Task goal: Only lines containing the string "APERTURE" belong in the answer; copy all of them from the entries.

Records for this task:
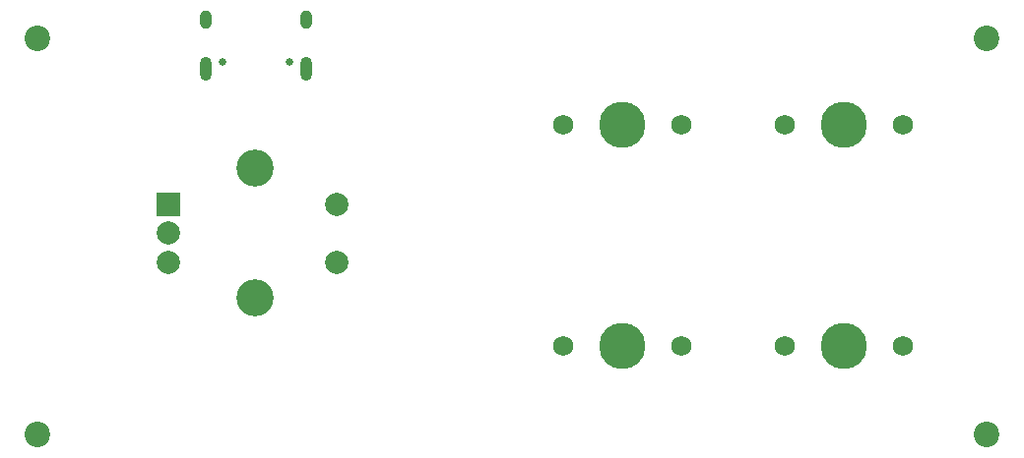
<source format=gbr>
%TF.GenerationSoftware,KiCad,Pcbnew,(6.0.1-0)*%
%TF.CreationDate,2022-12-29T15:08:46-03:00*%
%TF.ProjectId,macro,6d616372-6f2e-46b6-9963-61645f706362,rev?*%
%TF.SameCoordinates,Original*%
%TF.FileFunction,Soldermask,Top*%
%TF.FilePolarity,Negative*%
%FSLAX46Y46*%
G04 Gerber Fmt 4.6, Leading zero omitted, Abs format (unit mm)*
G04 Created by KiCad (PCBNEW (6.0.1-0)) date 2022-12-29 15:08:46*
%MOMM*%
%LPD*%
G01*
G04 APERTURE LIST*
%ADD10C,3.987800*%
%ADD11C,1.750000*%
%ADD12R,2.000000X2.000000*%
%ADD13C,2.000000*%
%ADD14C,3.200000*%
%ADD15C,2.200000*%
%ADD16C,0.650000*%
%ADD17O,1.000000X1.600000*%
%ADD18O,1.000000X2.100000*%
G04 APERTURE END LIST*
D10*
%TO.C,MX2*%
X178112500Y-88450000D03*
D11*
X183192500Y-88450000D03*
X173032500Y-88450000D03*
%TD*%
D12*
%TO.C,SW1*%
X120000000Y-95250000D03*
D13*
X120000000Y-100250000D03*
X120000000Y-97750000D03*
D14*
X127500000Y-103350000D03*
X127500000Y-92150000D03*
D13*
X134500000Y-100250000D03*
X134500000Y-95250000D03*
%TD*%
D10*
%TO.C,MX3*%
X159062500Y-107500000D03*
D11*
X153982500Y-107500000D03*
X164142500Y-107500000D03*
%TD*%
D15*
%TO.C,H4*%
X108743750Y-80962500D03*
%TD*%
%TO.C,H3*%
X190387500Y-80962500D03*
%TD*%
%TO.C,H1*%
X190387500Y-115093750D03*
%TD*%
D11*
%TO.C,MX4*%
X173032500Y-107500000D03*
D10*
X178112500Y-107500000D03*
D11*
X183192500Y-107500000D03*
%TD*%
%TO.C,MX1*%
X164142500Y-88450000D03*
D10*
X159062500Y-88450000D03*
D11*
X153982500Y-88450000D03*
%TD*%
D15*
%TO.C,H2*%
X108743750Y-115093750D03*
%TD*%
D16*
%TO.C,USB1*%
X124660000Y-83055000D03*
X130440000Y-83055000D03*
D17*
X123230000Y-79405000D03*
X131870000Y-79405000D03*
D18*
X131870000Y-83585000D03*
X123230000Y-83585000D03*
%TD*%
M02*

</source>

Answer:
G04 APERTURE LIST*
G04 APERTURE END LIST*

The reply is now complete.